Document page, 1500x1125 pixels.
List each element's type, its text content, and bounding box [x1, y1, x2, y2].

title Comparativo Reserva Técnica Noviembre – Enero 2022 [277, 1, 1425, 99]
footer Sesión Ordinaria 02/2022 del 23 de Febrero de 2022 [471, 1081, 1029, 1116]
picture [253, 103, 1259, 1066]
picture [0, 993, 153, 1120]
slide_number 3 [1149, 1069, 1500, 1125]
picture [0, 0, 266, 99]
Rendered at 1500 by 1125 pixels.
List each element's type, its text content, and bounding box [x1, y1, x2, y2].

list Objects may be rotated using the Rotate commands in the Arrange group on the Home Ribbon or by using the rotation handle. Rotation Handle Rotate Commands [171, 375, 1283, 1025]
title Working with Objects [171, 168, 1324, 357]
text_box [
════════
_REQUIRED WORK:_
Sift through the material above and copy the lines that contain the word "pixels".

_FINISHED EXERCISE:_
Document page, 1500x1125 pixels.
Rendered at 1500 by 1125 pixels.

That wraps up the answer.